The best shot may just be a fandom uprising like the woman who started a social media revolt causing Bank of America to retract its higher fees to customers for accessing their own money. But what are you going to do, boycott the games? We seem to love the school more than the people who play them. Are LSU students going to transfer to … ‘Bama? So it will be interesting to see whether LSU students and the Bayou community mount a protest to the governing board prior to upcoming final approval of the beer joint venture. I rather doubt it. Louisiana has been ranked the 5th largest beer consumption state in America. I would not be shocked if they loved there beer traditions more than they love the idea of player economic equity.
And will LSU voluntarily vote against its own economic interests? Will the NCAA make them? Since LSU cannot sell alcohol inside the stadium, the chancellor wants to profit from alcohol outside the stadium. LSU had over 90,000 people inside the stadium for each of its 6 home games this season. The one game they played in West Virginia where alcohol sales were allowed brought revenue of over $120,000, thoughBug Lights were sold out by halftime. The math is alluring. No. I should say the revenue is alluring.

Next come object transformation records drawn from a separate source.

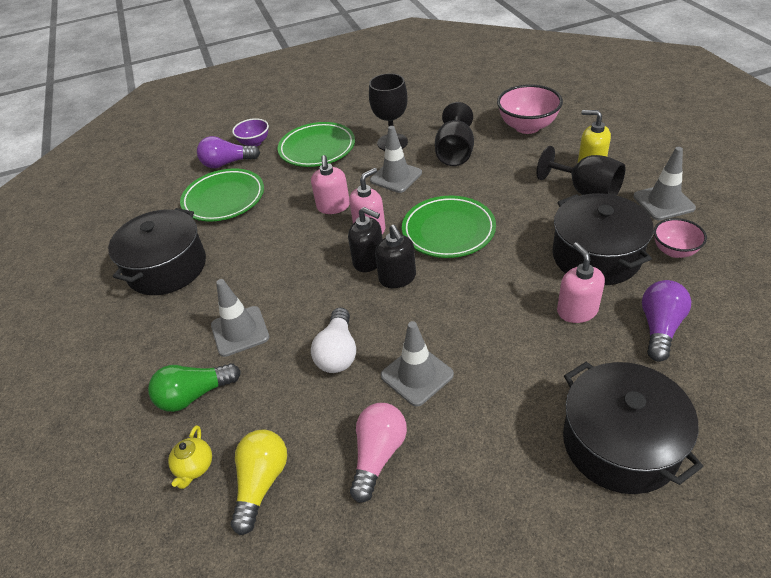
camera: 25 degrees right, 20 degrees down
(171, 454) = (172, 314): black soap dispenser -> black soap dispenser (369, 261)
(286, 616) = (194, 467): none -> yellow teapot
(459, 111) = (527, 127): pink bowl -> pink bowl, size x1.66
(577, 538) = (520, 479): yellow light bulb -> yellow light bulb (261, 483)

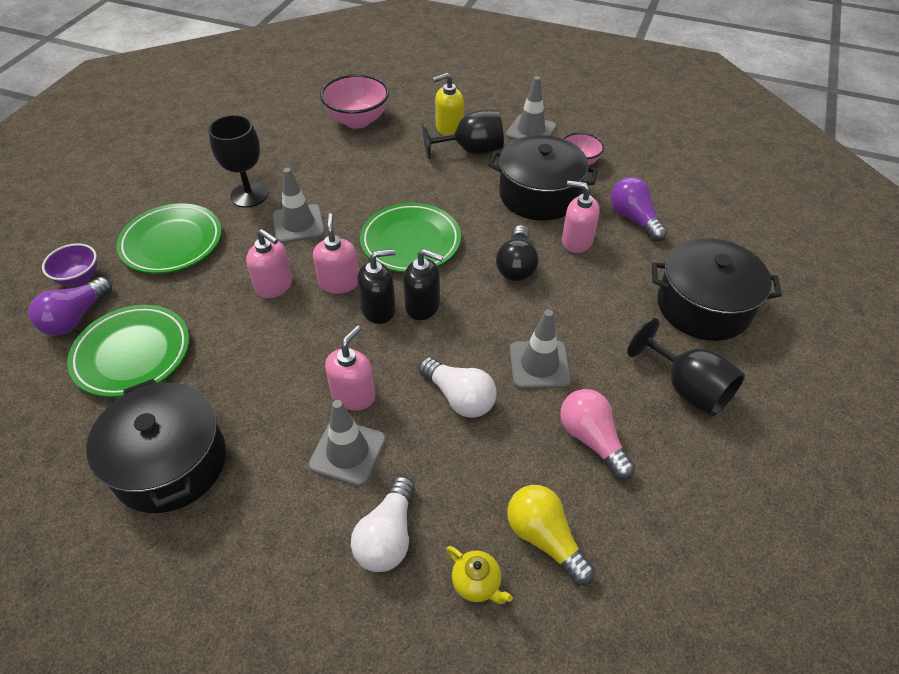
camera: 55 degrees left, 5 degrees up
(194, 395) = (387, 536): green light bulb -> white light bulb
(286, 301) = (353, 395): none -> pink soap dispenser
(455, 153) = (324, 174): black goblet -> black goblet (687, 388)
(500, 296) = (516, 265): none -> black light bulb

If LSU’s board approves the deal, what semblance of fairness is left to its amateurism principles? The justification for preventing professionalism of players is the nonprofit status of educational institutions. The endeavor of educating students is not supposed to be profit first, educate students as a byproduct. And because of that hallowed environment, the players, too, are not allowed to profit since they too are in school for education, not to be current professionals — i.e. profit-first individuals while in school. So it seems to me amateurism at bottom is tied to the non-profit nature of educational institutions. The more the institution profits at the expense of the players the less justification it has to prevent profits to those players. So if a school profits from a player’s nickname, and what’s worse, does so by fostering and profiting from booze among students, it loses its moral high ground. It would seem to me to be a hypocritical one-sided standard for the school to bend the purist standard for itself but not the students who they profess are the reason the school exists.